- What is being asked -
What is needed is the full listing written out exactly, minus the pictures.

- Data section -
/---
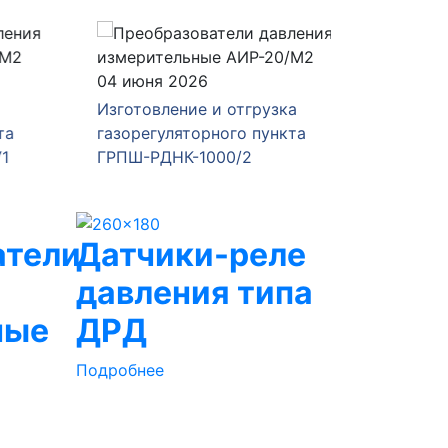
04 июня 2026
28 мая 
Изготовление и отгрузка
Изготов
а
газорегуляторного пункта
газорег
1
ГРПШ-РДНК-1000/2
ГРПШ-4
атели
Датчики-реле
давления типа
ные
ДРД
Подробнее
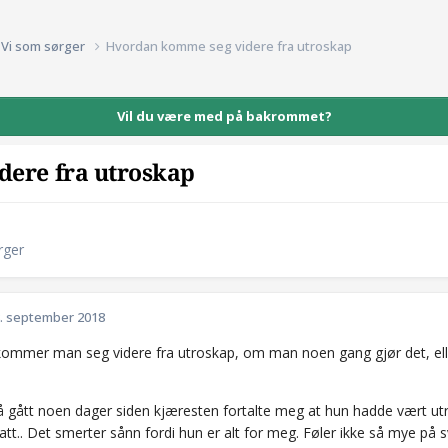
Vi som sørger
Hvordan komme seg videre fra utroskap
Vil du være med på bakrommet?
ere fra utroskap
rger
. september 2018
ommer man seg videre fra utroskap, om man noen gang gjør det, eller 
å gått noen dager siden kjæresten fortalte meg at hun hadde vært utro
tt.. Det smerter sånn fordi hun er alt for meg. Føler ikke så mye på s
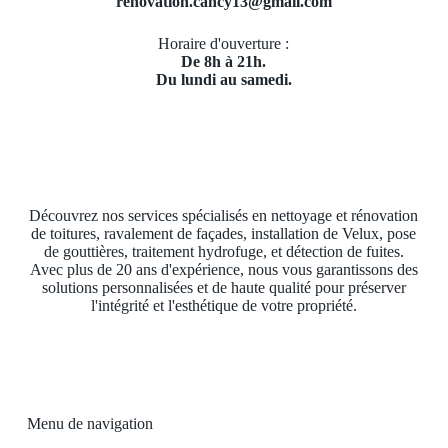
renovation.cancy13@gmail.com
Horaire d'ouverture :
De 8h à 21h.
Du lundi au samedi.
Découvrez nos services spécialisés en nettoyage et rénovation
de toitures, ravalement de façades, installation de Velux, pose
de gouttières, traitement hydrofuge, et détection de fuites.
Avec plus de 20 ans d'expérience, nous vous garantissons des
solutions personnalisées et de haute qualité pour préserver
l'intégrité et l'esthétique de votre propriété.
Menu de navigation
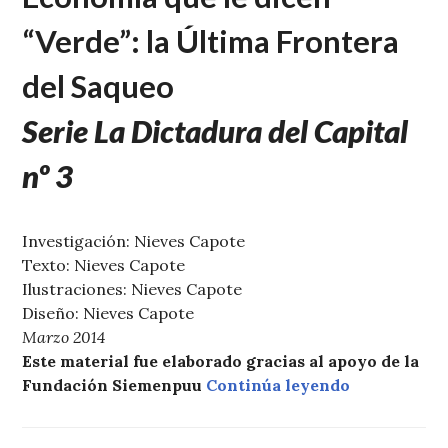
“Verde”: la Última Frontera
del Saqueo
Serie La Dictadura del Capital
nº 3
Investigación: Nieves Capote
Texto: Nieves Capote
Ilustraciones: Nieves Capote
Diseño: Nieves Capote
Marzo 2014
Este material fue elaborado gracias al apoyo de la
«Dictadura 
Fundación Siemenpuu
Continúa leyendo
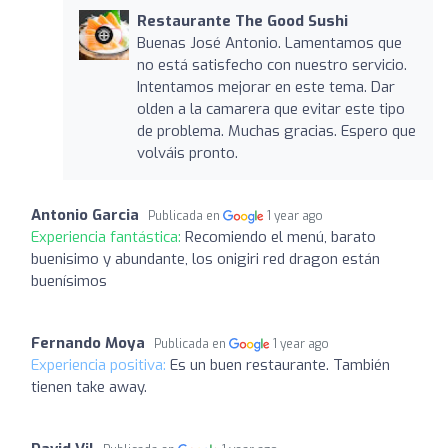
Restaurante The Good Sushi
Buenas José Antonio. Lamentamos que
no está satisfecho con nuestro servicio.
Intentamos mejorar en este tema. Dar
olden a la camarera que evitar este tipo
de problema. Muchas gracias. Espero que
volváis pronto.
Antonio Garcia
Publicada en
1 year ago
Experiencia fantástica:
Recomiendo el menú, barato
buenisimo y abundante, los onigiri red dragon están
buenísimos
Fernando Moya
Publicada en
1 year ago
Experiencia positiva:
Es un buen restaurante. También
tienen take away.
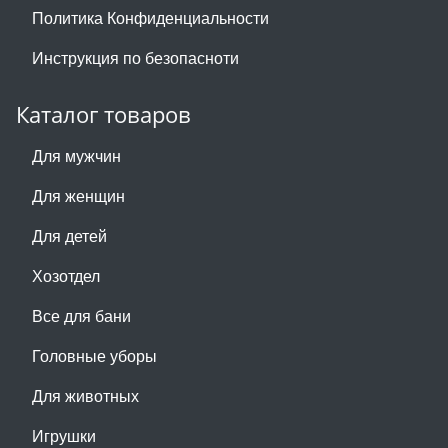
Политика Конфиденциальности
Инструкция по безопасноти
Каталог товаров
Для мужчин
Для женщин
Для детей
Хозотдел
Все для бани
Головные уборы
Для животных
Игрушки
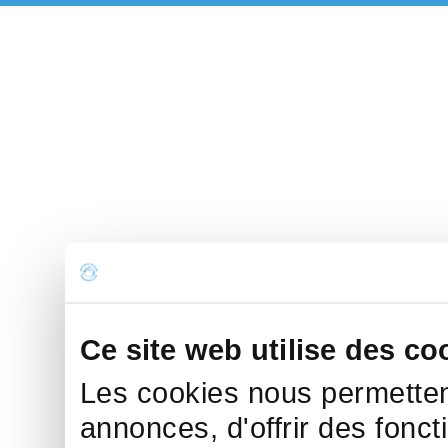
Ce site web utilise des co
Les cookies nous permettent
annonces, d'offrir des fonct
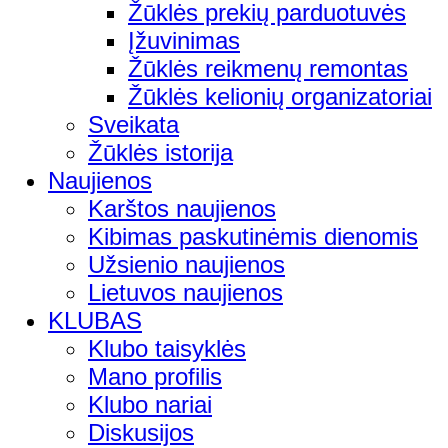
Žūklės prekių parduotuvės
Įžuvinimas
Žūklės reikmenų remontas
Žūklės kelionių organizatoriai
Sveikata
Žūklės istorija
Naujienos
Karštos naujienos
Kibimas paskutinėmis dienomis
Užsienio naujienos
Lietuvos naujienos
KLUBAS
Klubo taisyklės
Mano profilis
Klubo nariai
Diskusijos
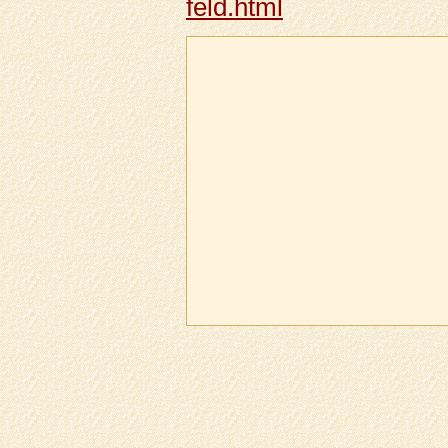
feld.html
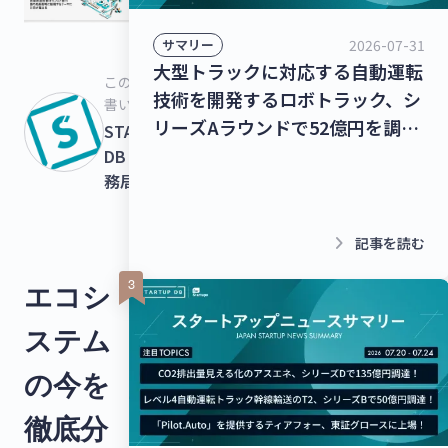
2026-07-31
サマリー
大型トラックに対応する自動運転
この記事を
技術を開発するロボトラック、シ
書いた人
リーズAラウンドで52億円を調
STARTUPS
達！個人宅向け家具・インテリア
DB 運営事
務局
のシェアリングサービスを運営す
るクラス、13億8,000万円を調
達！【最新スタートアップニュー
keyboard_arrow_right
記事を読む
ス】
エコシ
ステム
の今を
徹底分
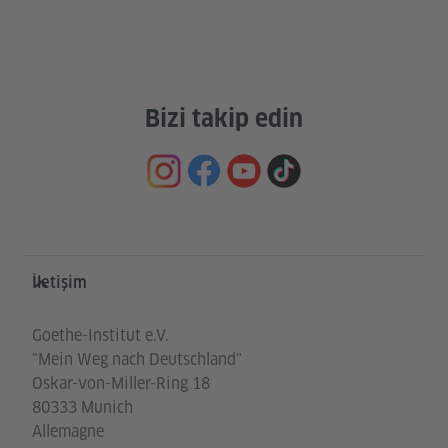
Bizi takip edin
Service- und Informationsbereich
İletişim
Goethe-Institut e.V.
"Mein Weg nach Deutschland"
Oskar-von-Miller-Ring 18
80333 Munich
Allemagne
\---
- Answer -
04 июня 2026
28 мая 
Изготовление и отгрузка
Изготов
а
газорегуляторного пункта
газорег
1
ГРПШ-РДНК-1000/2
ГРПШ-4
атели
Датчики-реле
давления типа
ные
ДРД
Подробнее
Vi som sørger
Hvordan komme seg videre fra utroskap
Vil du være med på bakrommet?
ere fra utroskap
rger
. september 2018
ommer man seg videre fra utroskap, om man noen gang gjør det, eller 
å gått noen dager siden kjæresten fortalte meg at hun hadde vært utro
tt.. Det smerter sånn fordi hun er alt for meg. Føler ikke så mye på s
renovation.cancy13@gmail.com
Horaire d'ouverture :
De 8h à 21h.
Du lundi au samedi.
Découvrez nos services spécialisés en nettoyage et rénovation
de toitures, ravalement de façades, installation de Velux, pose
de gouttières, traitement hydrofuge, et détection de fuites.
Avec plus de 20 ans d'expérience, nous vous garantissons des
solutions personnalisées et de haute qualité pour préserver
l'intégrité et l'esthétique de votre propriété.
Menu de navigation
“Verde”: la Última Frontera
del Saqueo
Serie La Dictadura del Capital
nº 3
Investigación: Nieves Capote
Texto: Nieves Capote
Ilustraciones: Nieves Capote
Diseño: Nieves Capote
Marzo 2014
Este material fue elaborado gracias al apoyo de la
«Dictadura 
Fundación Siemenpuu
Continúa leyendo
Restaurante The Good Sushi
Buenas José Antonio. Lamentamos que
no está satisfecho con nuestro servicio.
Intentamos mejorar en este tema. Dar
olden a la camarera que evitar este tipo
de problema. Muchas gracias. Espero que
volváis pronto.
Antonio Garcia
Publicada en
1 year ago
Experiencia fantástica:
Recomiendo el menú, barato
buenisimo y abundante, los onigiri red dragon están
buenísimos
Fernando Moya
Publicada en
1 year ago
Experiencia positiva:
Es un buen restaurante. También
tienen take away.
Политика Конфиденциальности
Инструкция по безопасноти
Каталог товаров
Для мужчин
Для женщин
Для детей
Хозотдел
Все для бани
Головные уборы
Для животных
Игрушки
Ce site web utilise des co
Les cookies nous permettent
annonces, d'offrir des fonct
Žūklės prekių parduotuvės
Įžuvinimas
Žūklės reikmenų remontas
Žūklės kelionių organizatoriai
Sveikata
Žūklės istorija
Naujienos
Karštos naujienos
Kibimas paskutinėmis dienomis
Užsienio naujienos
Lietuvos naujienos
KLUBAS
Klubo taisyklės
Mano profilis
Klubo nariai
Diskusijos
feld.html
2026-07-31
サマリー
大型トラックに対応する自動運転
この記事を
技術を開発するロボトラック、シ
書いた人
リーズAラウンドで52億円を調
STARTUPS
達！個人宅向け家具・インテリア
DB 運営事
務局
のシェアリングサービスを運営す
るクラス、13億8,000万円を調
達！【最新スタートアップニュー
keyboard_arrow_right
記事を読む
ス】
エコシ
ステム
の今を
徹底分
Bizi takip edin
Service- und Informationsbereich
İletişim
Goethe-Institut e.V.
"Mein Weg nach Deutschland"
Oskar-von-Miller-Ring 18
80333 Munich
Allemagne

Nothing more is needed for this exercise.